▶ [Work instruction]:
Produce a faithful copy of every record below, without the pictures.

▶ [Data section]:
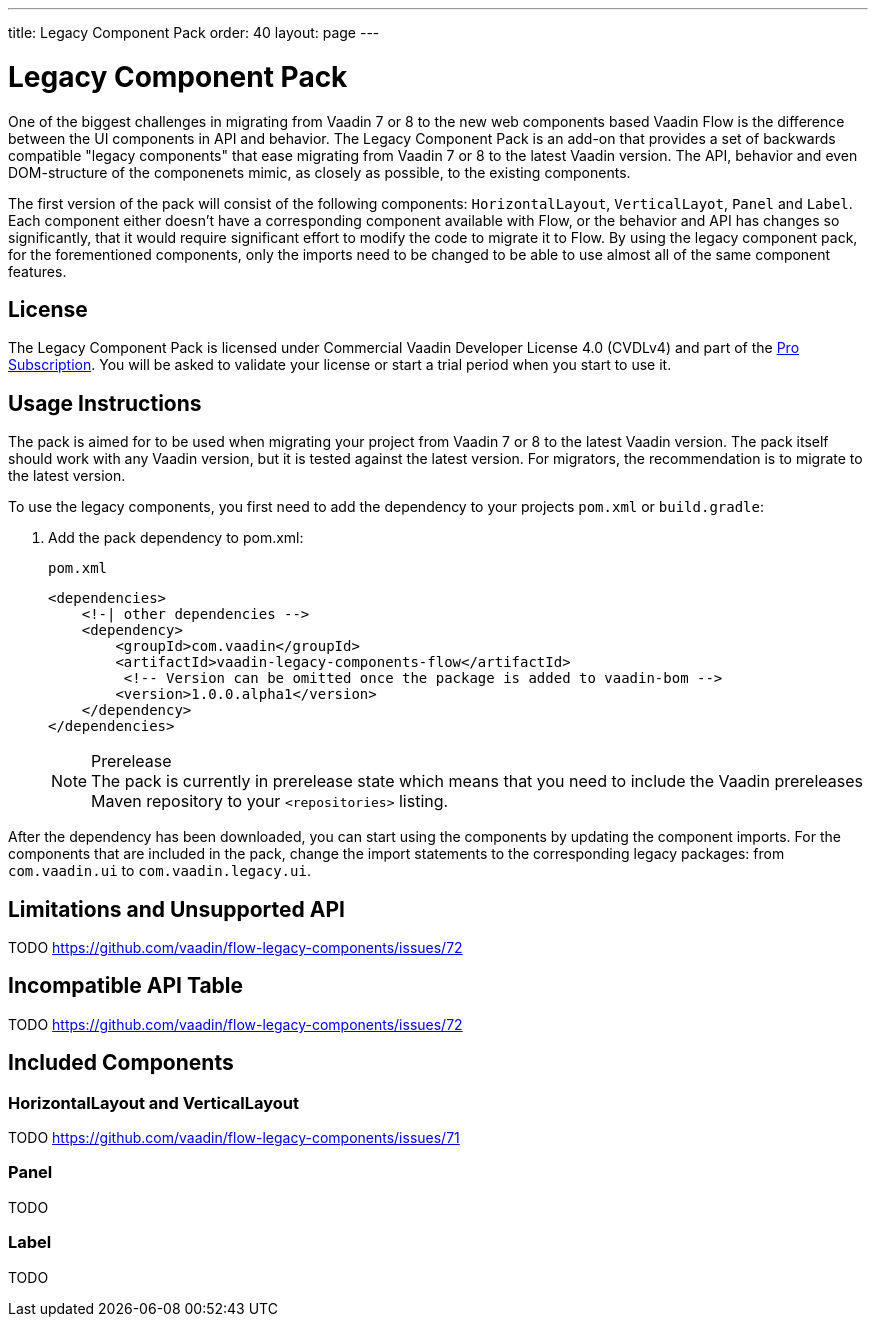 ---
title: Legacy Component Pack
order: 40
layout: page
---

= Legacy Component Pack
:toclevels: 2

One of the biggest challenges in migrating from Vaadin 7 or 8 to the new web components based Vaadin Flow is the difference between the UI components in API and behavior.
The Legacy Component Pack is an add-on that provides a set of backwards compatible "legacy components" that ease migrating from Vaadin 7 or 8 to the latest Vaadin version.
The API, behavior and even DOM-structure of the componenets mimic, as closely as possible, to the existing components.

The first version of the pack will consist of the following components: `HorizontalLayout`, `VerticalLayot`, `Panel` and `Label`.
Each component either doesn't have a corresponding component available with Flow, or the behavior and API has changes so significantly, that it would require significant effort to modify the code to migrate it to Flow.
By using the legacy component pack, for the forementioned components, only the imports need to be changed to be able to use almost all of the same component features.

== License

The Legacy Component Pack is licensed under Commercial Vaadin Developer License 4.0 (CVDLv4) and part of the https://vaadin.com/pricing[Pro Subscription].
You will be asked to validate your license or start a trial period when you start to use it.

== Usage Instructions

The pack is aimed for to be used when migrating your project from Vaadin 7 or 8 to the latest Vaadin version.
The pack itself should work with any Vaadin version, but it is tested against the latest version.
For migrators, the recommendation is to migrate to the latest version.

To use the legacy components, you first need to add the dependency to your projects `pom.xml` or `build.gradle`:

. Add the pack dependency to [filename]#pom.xml#:
+
.`pom.xml`
[source,xml]
----
<dependencies>
    <!-| other dependencies -->
    <dependency>
        <groupId>com.vaadin</groupId>
        <artifactId>vaadin-legacy-components-flow</artifactId>
         <!-- Version can be omitted once the package is added to vaadin-bom -->
        <version>1.0.0.alpha1</version>
    </dependency>
</dependencies>
----
+
.Prerelease
[NOTE]
The pack is currently in prerelease state which means that you need to include the Vaadin prereleases Maven repository to your `<repositories>` listing.

After the dependency has been downloaded, you can start using the components by updating the component imports. For the components that are included in the pack, change the import statements to the corresponding legacy packages: from `com.vaadin.ui` to `com.vaadin.legacy.ui`.


== Limitations and Unsupported API

TODO https://github.com/vaadin/flow-legacy-components/issues/72

== Incompatible API Table

TODO https://github.com/vaadin/flow-legacy-components/issues/72

== Included Components

=== HorizontalLayout and VerticalLayout

TODO https://github.com/vaadin/flow-legacy-components/issues/71

=== Panel

TODO

=== Label

TODO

▶ [Written answer]:
 ---
title: Legacy Component Pack
order: 40
layout: page
---

= Legacy Component Pack
:toclevels: 2

One of the biggest challenges in migrating from Vaadin 7 or 8 to the new web components based Vaadin Flow is the difference between the UI components in API and behavior.
The Legacy Component Pack is an add-on that provides a set of backwards compatible "legacy components" that ease migrating from Vaadin 7 or 8 to the latest Vaadin version.
The API, behavior and even DOM-structure of the componenets mimic, as closely as possible, to the existing components.

The first version of the pack will consist of the following components: `HorizontalLayout`, `VerticalLayot`, `Panel` and `Label`.
Each component either doesn't have a corresponding component available with Flow, or the behavior and API has changes so significantly, that it would require significant effort to modify the code to migrate it to Flow.
By using the legacy component pack, for the forementioned components, only the imports need to be changed to be able to use almost all of the same component features.

== License

The Legacy Component Pack is licensed under Commercial Vaadin Developer License 4.0 (CVDLv4) and part of the https://vaadin.com/pricing[Pro Subscription].
You will be asked to validate your license or start a trial period when you start to use it.

== Usage Instructions

The pack is aimed for to be used when migrating your project from Vaadin 7 or 8 to the latest Vaadin version.
The pack itself should work with any Vaadin version, but it is tested against the latest version.
For migrators, the recommendation is to migrate to the latest version.

To use the legacy components, you first need to add the dependency to your projects `pom.xml` or `build.gradle`:

. Add the pack dependency to [filename]#pom.xml#:
+
.`pom.xml`
[source,xml]
----
<dependencies>
    <!-| other dependencies -->
    <dependency>
        <groupId>com.vaadin</groupId>
        <artifactId>vaadin-legacy-components-flow</artifactId>
         <!-- Version can be omitted once the package is added to vaadin-bom -->
        <version>1.0.0.alpha1</version>
    </dependency>
</dependencies>
----
+
.Prerelease
[NOTE]
The pack is currently in prerelease state which means that you need to include the Vaadin prereleases Maven repository to your `<repositories>` listing.

After the dependency has been downloaded, you can start using the components by updating the component imports. For the components that are included in the pack, change the import statements to the corresponding legacy packages: from `com.vaadin.ui` to `com.vaadin.legacy.ui`.


== Limitations and Unsupported API

TODO https://github.com/vaadin/flow-legacy-components/issues/72

== Incompatible API Table

TODO https://github.com/vaadin/flow-legacy-components/issues/72

== Included Components

=== HorizontalLayout and VerticalLayout

TODO https://github.com/vaadin/flow-legacy-components/issues/71

=== Panel

TODO

=== Label

TODO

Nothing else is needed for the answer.